---------- Supplied information

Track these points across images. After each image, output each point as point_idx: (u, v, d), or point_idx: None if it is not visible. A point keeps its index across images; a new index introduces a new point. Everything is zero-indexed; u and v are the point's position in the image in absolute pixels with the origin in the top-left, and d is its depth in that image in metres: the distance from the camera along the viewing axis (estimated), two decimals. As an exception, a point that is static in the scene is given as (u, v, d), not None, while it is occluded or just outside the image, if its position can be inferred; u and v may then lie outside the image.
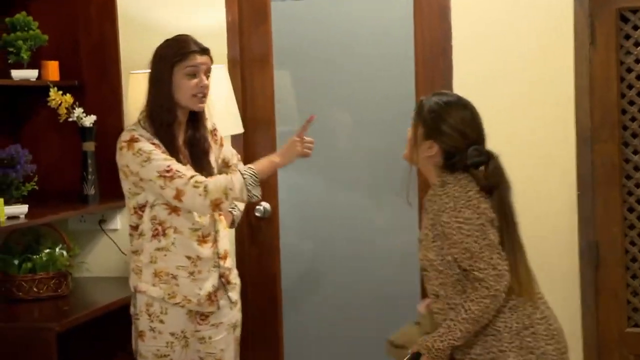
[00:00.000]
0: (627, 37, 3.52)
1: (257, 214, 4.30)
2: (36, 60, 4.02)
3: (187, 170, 3.26)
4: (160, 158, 3.25)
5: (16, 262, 3.86)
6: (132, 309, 3.38)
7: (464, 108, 3.03)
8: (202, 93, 3.33)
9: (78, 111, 4.07)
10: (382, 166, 4.49)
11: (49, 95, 3.97)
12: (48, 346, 3.42)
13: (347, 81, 4.49)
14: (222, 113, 3.95)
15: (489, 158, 2.98)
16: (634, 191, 3.58)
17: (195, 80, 3.30)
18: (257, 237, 4.36)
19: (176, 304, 3.31)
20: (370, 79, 4.45)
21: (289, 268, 4.49)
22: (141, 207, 3.32)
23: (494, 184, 2.93)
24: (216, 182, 3.25)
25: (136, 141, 3.27)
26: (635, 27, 3.51)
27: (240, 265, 4.20)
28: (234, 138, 4.20)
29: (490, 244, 2.84)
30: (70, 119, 4.07)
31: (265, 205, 4.31)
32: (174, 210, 3.30)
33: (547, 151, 3.91)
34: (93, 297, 4.19)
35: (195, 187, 3.21)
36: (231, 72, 4.16)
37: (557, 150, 3.84)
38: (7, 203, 3.65)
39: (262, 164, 3.36)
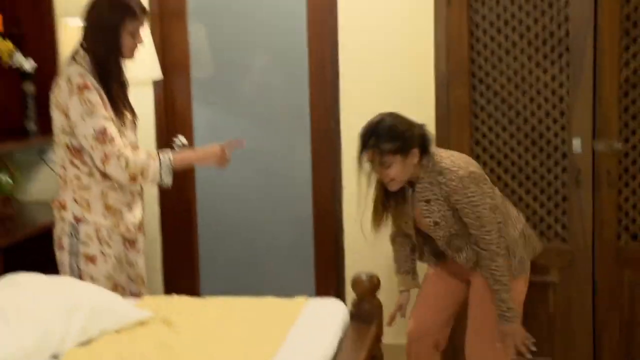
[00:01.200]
0: None
1: (175, 147, 4.57)
2: (-24, 10, 4.16)
3: (117, 138, 3.34)
4: (101, 116, 3.32)
5: (-36, 188, 4.04)
6: (70, 237, 3.44)
7: (395, 116, 3.30)
8: (136, 48, 3.50)
9: (18, 56, 4.30)
10: (281, 104, 4.72)
11: (-8, 43, 4.13)
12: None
13: (251, 31, 4.66)
14: (143, 61, 4.11)
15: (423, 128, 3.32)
16: (480, 127, 3.83)
17: (136, 37, 3.46)
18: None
19: (119, 233, 3.50)
20: (270, 30, 4.64)
21: (203, 195, 4.80)
22: (77, 150, 3.40)
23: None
24: (136, 160, 3.36)
25: (87, 89, 3.32)
26: None
27: (161, 191, 4.60)
28: (155, 83, 4.50)
29: (495, 203, 3.30)
30: (12, 65, 4.30)
31: (182, 139, 4.62)
32: None
33: (412, 95, 4.23)
34: (35, 218, 4.36)
35: (118, 158, 3.33)
36: (150, 24, 4.30)
37: (419, 94, 4.16)
38: (-45, 138, 3.79)
39: (181, 157, 3.53)
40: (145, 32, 3.63)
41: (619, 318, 3.82)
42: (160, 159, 3.44)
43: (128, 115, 3.54)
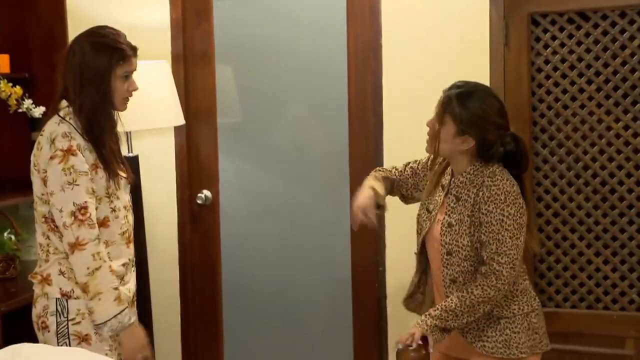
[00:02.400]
0: (538, 39, 3.60)
1: (198, 201, 4.44)
2: (-13, 53, 4.09)
3: (96, 226, 3.09)
4: (84, 190, 3.08)
5: (-34, 245, 3.93)
6: (57, 315, 3.15)
7: (493, 97, 3.03)
8: (130, 96, 3.25)
9: (28, 102, 4.18)
10: (315, 159, 4.54)
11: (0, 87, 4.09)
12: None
13: (285, 76, 4.51)
14: (165, 106, 4.10)
15: (521, 144, 3.03)
16: (542, 182, 3.67)
17: (128, 83, 3.21)
18: (198, 224, 4.48)
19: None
20: (306, 74, 4.47)
21: (229, 254, 4.59)
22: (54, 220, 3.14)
23: (522, 171, 3.04)
24: (106, 278, 3.09)
25: (73, 154, 3.07)
26: (545, 30, 3.59)
27: (182, 251, 4.44)
28: (177, 129, 4.37)
29: (519, 245, 2.93)
30: (20, 110, 4.18)
31: (206, 192, 4.45)
32: (102, 224, 3.17)
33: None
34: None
35: (94, 256, 3.07)
36: (174, 67, 4.30)
37: None
38: (-42, 190, 3.72)
39: (136, 330, 3.23)
40: (163, 74, 3.30)
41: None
42: (124, 310, 3.14)
43: (122, 174, 3.29)
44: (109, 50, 3.15)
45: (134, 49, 3.23)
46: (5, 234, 4.07)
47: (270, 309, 4.69)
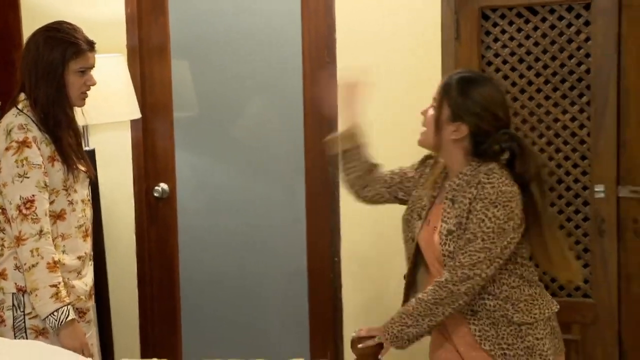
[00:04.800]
0: (488, 33, 3.62)
1: (155, 194, 4.48)
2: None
3: (43, 218, 3.09)
4: (34, 183, 3.08)
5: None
6: (13, 310, 3.17)
7: (494, 87, 2.91)
8: (88, 90, 3.27)
9: None
10: (271, 152, 4.61)
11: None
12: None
13: (241, 70, 4.56)
14: (120, 99, 4.12)
15: (520, 145, 2.86)
16: None
17: (85, 78, 3.22)
18: (155, 217, 4.53)
19: (69, 302, 3.17)
20: (262, 68, 4.53)
21: (186, 247, 4.64)
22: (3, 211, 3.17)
23: (529, 179, 2.83)
24: (41, 276, 3.07)
25: (27, 146, 3.09)
26: (495, 24, 3.61)
27: (140, 243, 4.47)
28: (133, 123, 4.39)
29: (492, 250, 2.75)
30: None
31: (163, 186, 4.49)
32: (59, 217, 3.21)
33: (416, 136, 3.77)
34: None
35: (32, 252, 3.07)
36: (130, 61, 4.32)
37: None
38: None
39: (78, 328, 3.19)
40: (118, 68, 3.32)
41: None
42: (61, 307, 3.11)
43: (82, 168, 3.31)
44: (63, 45, 3.17)
45: (91, 44, 3.24)
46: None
47: (227, 301, 4.73)
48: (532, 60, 3.67)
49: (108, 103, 3.98)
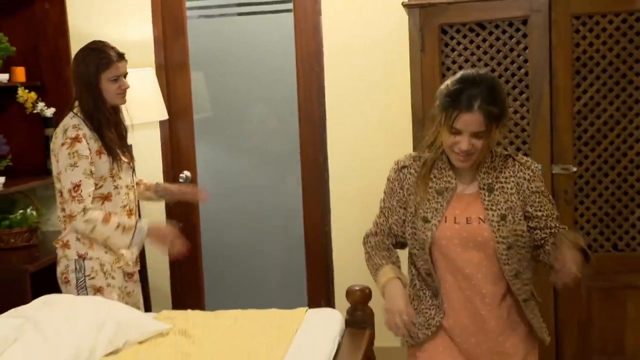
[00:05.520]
0: (447, 45, 3.61)
1: (180, 180, 4.44)
2: (7, 66, 4.14)
3: (87, 199, 3.10)
4: (82, 171, 3.10)
5: (-4, 220, 3.95)
6: (76, 272, 3.21)
7: (495, 79, 2.43)
8: (124, 92, 3.27)
9: (41, 105, 4.18)
10: (273, 145, 4.68)
11: (17, 94, 4.11)
12: (24, 283, 3.59)
13: (246, 81, 4.63)
14: (151, 105, 4.11)
15: None
16: None
17: (119, 83, 3.22)
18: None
19: (119, 267, 3.29)
20: (264, 79, 4.60)
21: (206, 221, 4.59)
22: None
23: None
24: (104, 229, 3.12)
25: (78, 141, 3.11)
26: (452, 38, 3.60)
27: (169, 219, 4.43)
28: (162, 123, 4.38)
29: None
30: (35, 111, 4.18)
31: (186, 173, 4.46)
32: (106, 199, 3.22)
33: (392, 133, 4.08)
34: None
35: (85, 222, 3.11)
36: (158, 74, 4.30)
37: (398, 131, 4.01)
38: (-13, 177, 3.80)
39: (154, 230, 3.25)
40: (149, 80, 3.31)
41: (577, 318, 3.71)
42: (134, 228, 3.19)
43: (125, 159, 3.31)
44: (96, 60, 3.19)
45: (120, 55, 3.24)
46: (28, 210, 4.08)
47: (240, 264, 4.80)
48: (482, 65, 3.67)
49: (141, 108, 3.97)
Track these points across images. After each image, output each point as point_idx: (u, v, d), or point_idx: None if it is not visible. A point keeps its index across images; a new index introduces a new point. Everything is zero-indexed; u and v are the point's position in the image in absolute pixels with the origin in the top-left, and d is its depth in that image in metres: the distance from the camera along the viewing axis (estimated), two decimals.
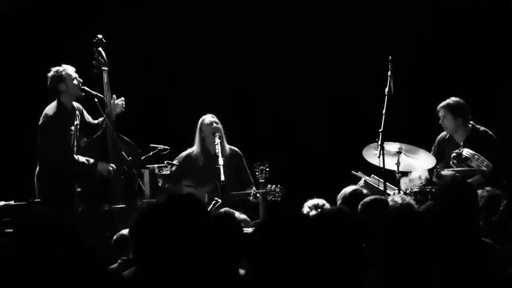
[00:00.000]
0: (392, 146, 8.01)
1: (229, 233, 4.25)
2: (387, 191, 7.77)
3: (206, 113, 8.56)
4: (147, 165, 8.29)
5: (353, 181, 7.92)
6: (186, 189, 8.33)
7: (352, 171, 8.33)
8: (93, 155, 7.93)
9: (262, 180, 8.21)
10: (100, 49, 8.18)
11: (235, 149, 8.53)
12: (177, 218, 3.76)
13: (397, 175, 7.95)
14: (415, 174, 8.10)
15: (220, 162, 8.01)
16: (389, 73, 8.02)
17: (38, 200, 7.60)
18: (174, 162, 8.38)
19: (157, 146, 8.19)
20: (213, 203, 7.67)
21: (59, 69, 7.93)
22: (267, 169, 8.22)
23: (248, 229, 6.05)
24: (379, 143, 7.76)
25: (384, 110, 7.89)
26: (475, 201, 5.06)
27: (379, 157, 7.73)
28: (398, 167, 7.94)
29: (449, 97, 8.40)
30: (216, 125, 8.40)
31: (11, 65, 9.68)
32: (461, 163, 7.86)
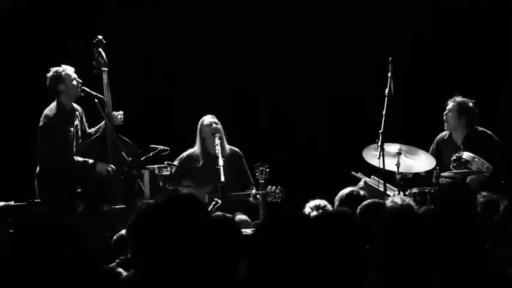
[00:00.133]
0: (392, 147, 8.00)
1: (228, 234, 4.24)
2: (387, 192, 7.76)
3: (206, 113, 8.56)
4: (147, 166, 8.29)
5: (353, 182, 7.92)
6: (186, 190, 8.33)
7: (352, 172, 8.32)
8: (93, 156, 7.93)
9: (262, 181, 8.20)
10: (100, 50, 8.17)
11: (235, 149, 8.52)
12: (176, 218, 3.76)
13: (397, 176, 7.95)
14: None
15: (220, 163, 7.99)
16: (389, 74, 8.01)
17: (38, 201, 7.61)
18: (174, 163, 8.38)
19: (157, 146, 8.18)
20: (213, 203, 7.67)
21: (58, 69, 7.91)
22: (267, 170, 8.21)
23: (248, 230, 6.07)
24: (379, 144, 7.75)
25: (384, 111, 7.88)
26: (474, 203, 5.07)
27: (379, 158, 7.73)
28: (398, 168, 7.94)
29: (451, 97, 8.41)
30: (215, 125, 8.39)
31: (11, 65, 9.66)
32: (462, 166, 7.86)
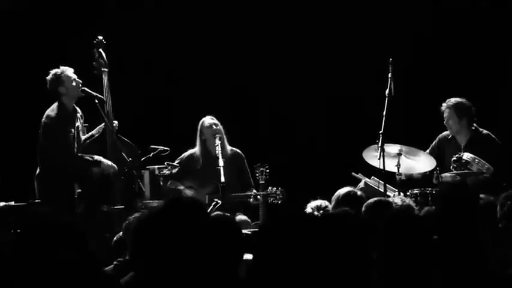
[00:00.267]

--------------------

### Your objective
Once you find the line with "32: (174, 210, 3.30)" in the entries above, output it and each line after it up to and including the line with "39: (262, 164, 3.36)", and nothing else.

### Your response
32: (174, 210, 3.30)
33: (547, 151, 3.91)
34: (93, 297, 4.19)
35: (195, 187, 3.21)
36: (231, 72, 4.16)
37: (557, 150, 3.84)
38: (7, 203, 3.65)
39: (262, 164, 3.36)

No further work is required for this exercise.